In reality, this looked more impressive than it was.  Of the 15 round openings in Grand Prix’s dash, just six were gauges.  Eight were air vents, and one contained a pod of warning lights.  But still the dash looked neat, and Pontiac can’t really be blamed for showing it off.

But then there’s slogan.  Nearly everyone at the time would have instantly recognized it as a variation on Dial soap’s long running Aren’t you glad slogan.

1954 Dial soap ad

This became one of the longest-running and most successful slogans in advertising history.  First used in 1953, this slogan changed Americans’ views of soap.  Prior to Dial’s popularity, most Americans considered there to be little difference in soap brands – the Aren’t you glad campaign changed that by convincing consumers of the benefits of antibacterial soap, while tactfully avoiding mentioning the embarrassing effects of body odor.

1990 Dial soap ad

Dial quickly became one of the leading soap brands in the United States, and Aren’t you glad persisted in various forms as a sales pitch into the 1990s.  The above ad was published at about the same time as our featured Pontiac ad.

1985 Pontiac Grand Prix

As noted in small print at the bottom, General Motors obtained permission from Dial’s parent company Armour-Dial, Inc. to use a variation of the soap slogan.  Both companies evidently considered it in their best interest to share the promotion.

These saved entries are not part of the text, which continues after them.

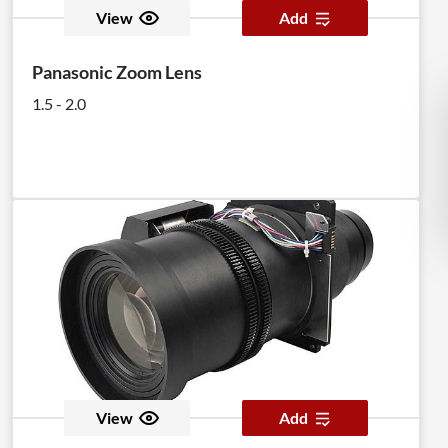
View
Add
Panasonic Zoom Lens
1.5 - 2.0
View
Add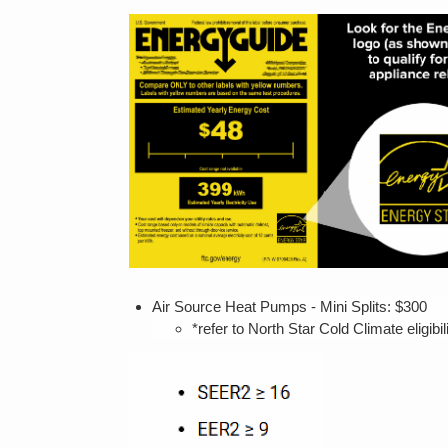
Air Source Heat Pumps - Mini Splits: $3
*refer to North Star Cold Climate eligibil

Whether this ad dialed up interest in the Grand Prix is hard to say.  Sales fell 23 percent from 1984, and the next year fell an additional 32 percent – though such a sales decline is hardly unexpected with an aging car model.  Regardless, General Motors’ and Armour-Dial’s brief collaboration here left an interesting footnote in the Grand Prix’s history.  And I am glad about that.